Start of Block
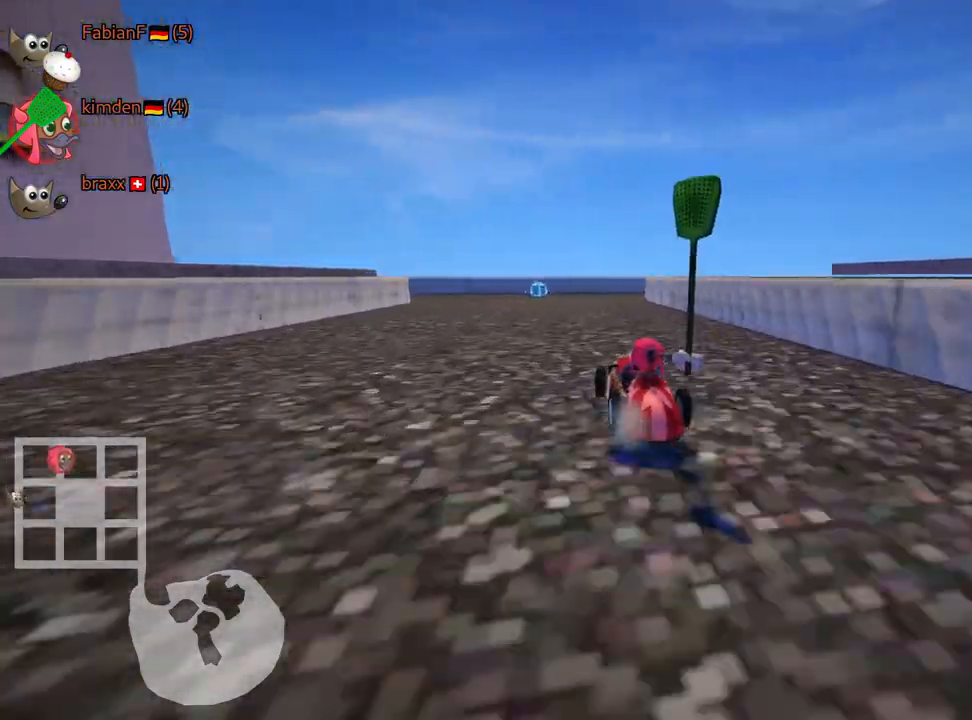
{"keys": ["right", "skid", "up"], "events": []}
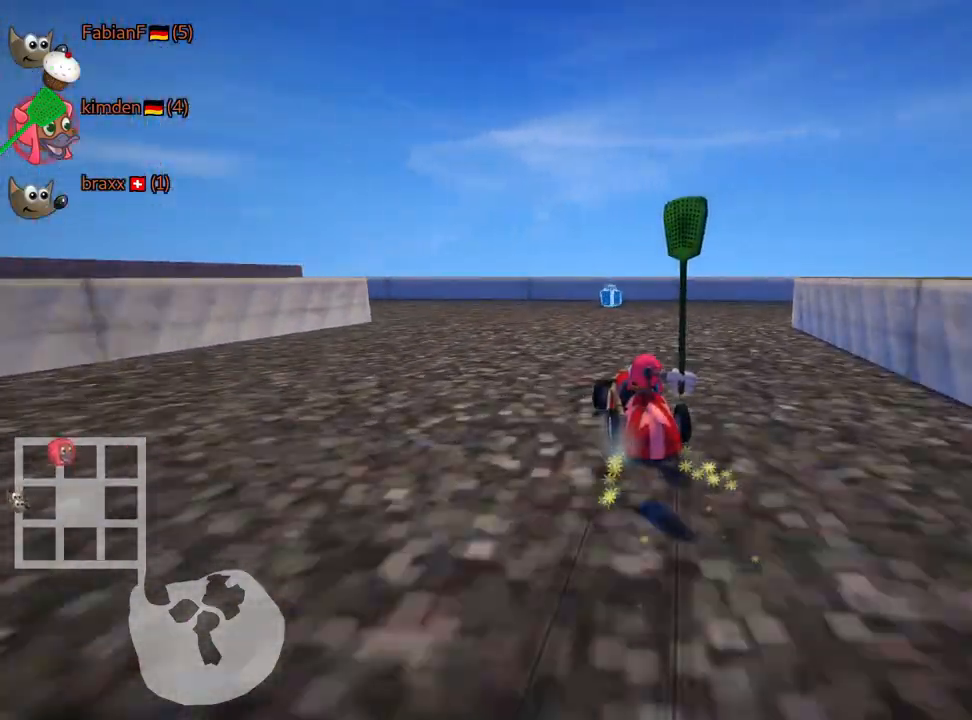
{"keys": ["left", "up"], "events": [[267, "left", "down"], [350, "right", "up"], [400, "skid", "up"]]}
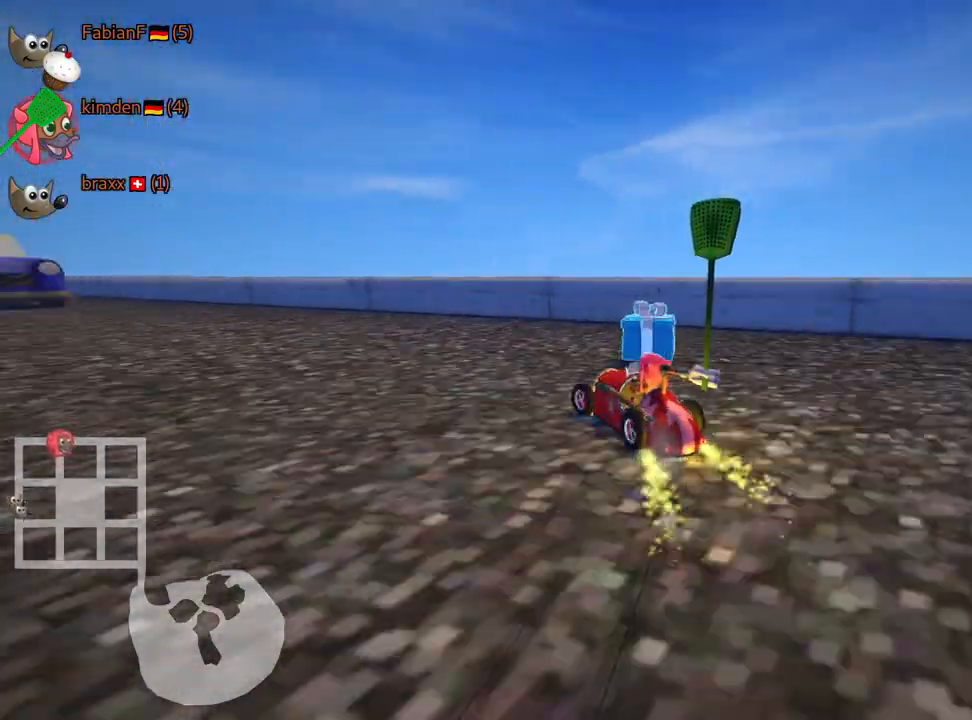
{"keys": ["up"], "events": [[467, "left", "up"]]}
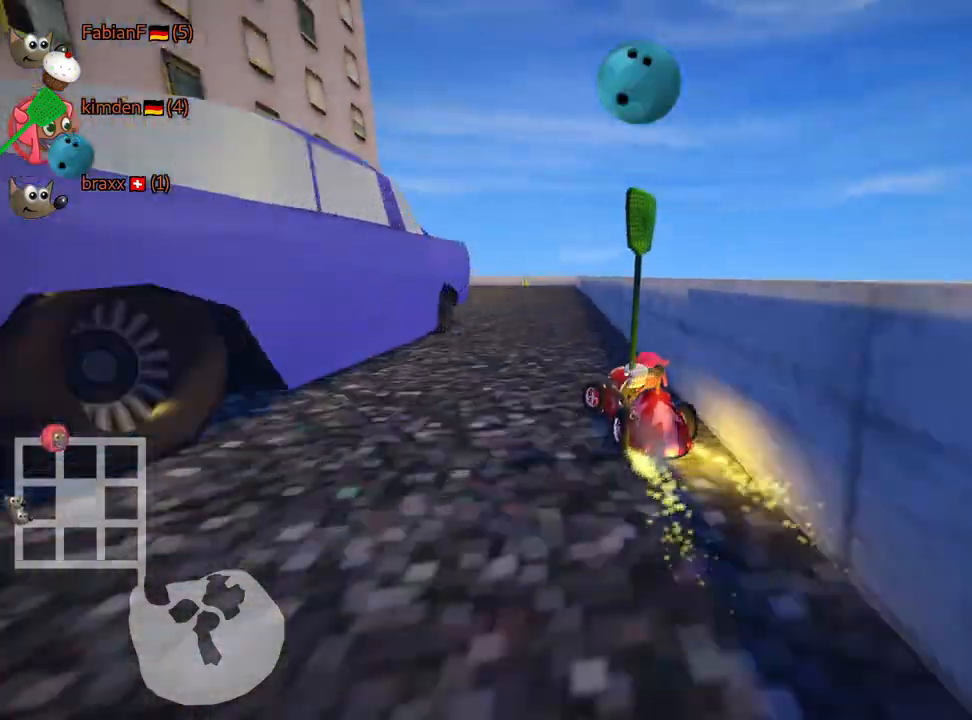
{"keys": ["right", "up"], "events": [[17, "nitro", "down"], [250, "nitro", "up"], [334, "right", "down"]]}
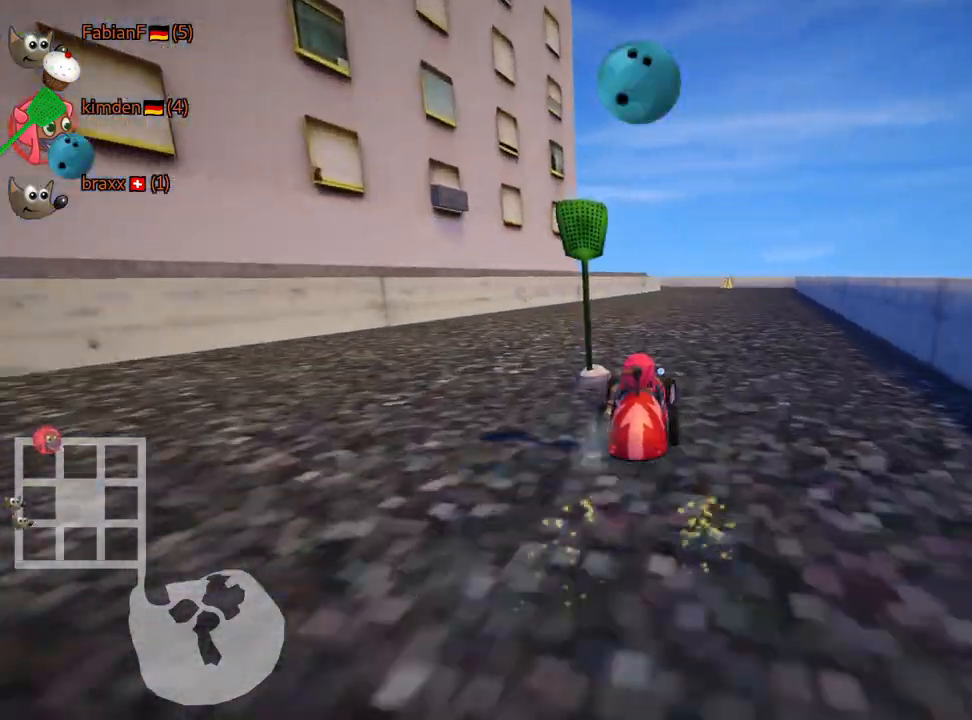
{"keys": ["nitro", "skid", "up"], "events": [[184, "right", "up"], [250, "left", "down"], [284, "skid", "down"], [400, "nitro", "down"], [450, "left", "up"]]}
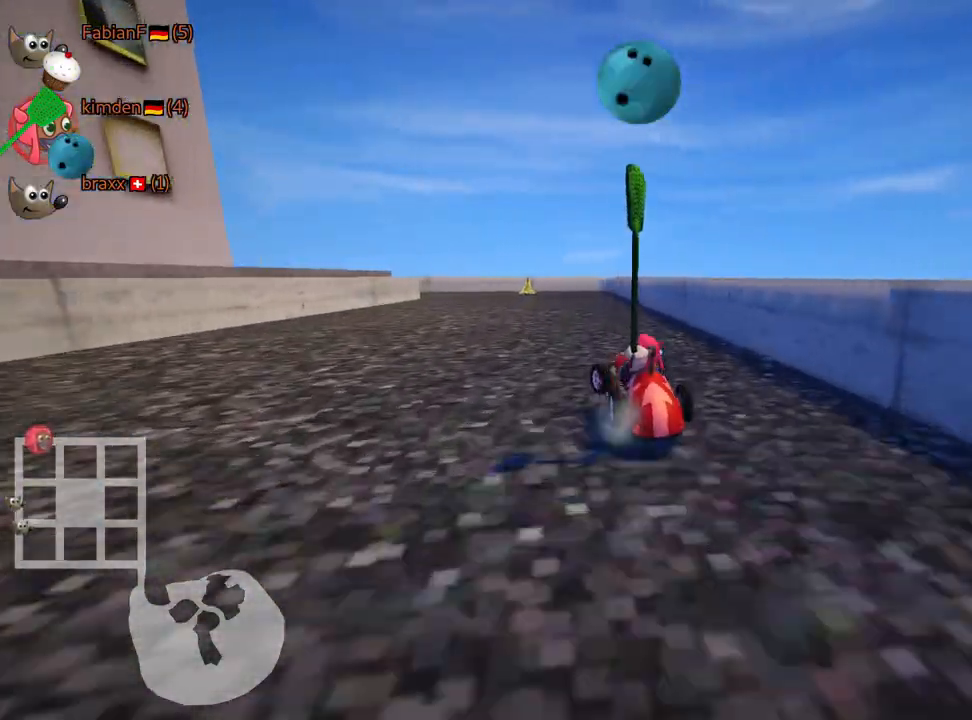
{"keys": ["skid", "up"], "events": [[84, "nitro", "up"]]}
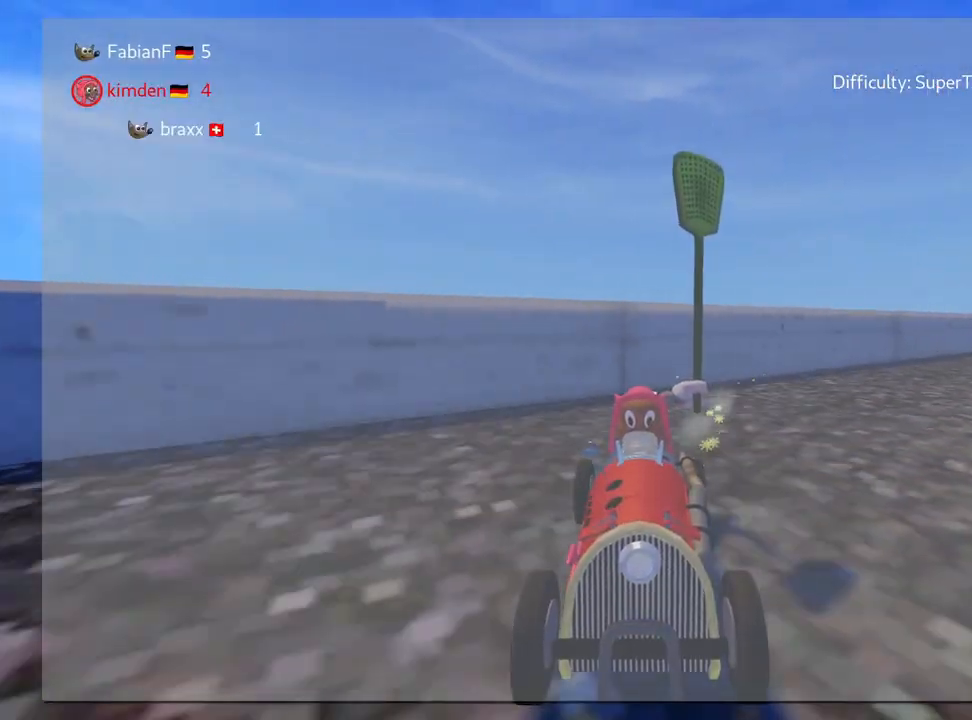
{"keys": [], "events": [[167, "skid", "up"], [217, "up", "up"]]}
End of Block
■ About this exercise ■
You are asked to output the records precisely as they appear, minus any pictures.

■ Written reply ■
{"keys": ["right", "skid", "up"], "events": []}
{"keys": ["left", "up"], "events": [[267, "left", "down"], [350, "right", "up"], [400, "skid", "up"]]}
{"keys": ["up"], "events": [[467, "left", "up"]]}
{"keys": ["right", "up"], "events": [[17, "nitro", "down"], [250, "nitro", "up"], [334, "right", "down"]]}
{"keys": ["nitro", "skid", "up"], "events": [[184, "right", "up"], [250, "left", "down"], [284, "skid", "down"], [400, "nitro", "down"], [450, "left", "up"]]}
{"keys": ["skid", "up"], "events": [[84, "nitro", "up"]]}
{"keys": [], "events": [[167, "skid", "up"], [217, "up", "up"]]}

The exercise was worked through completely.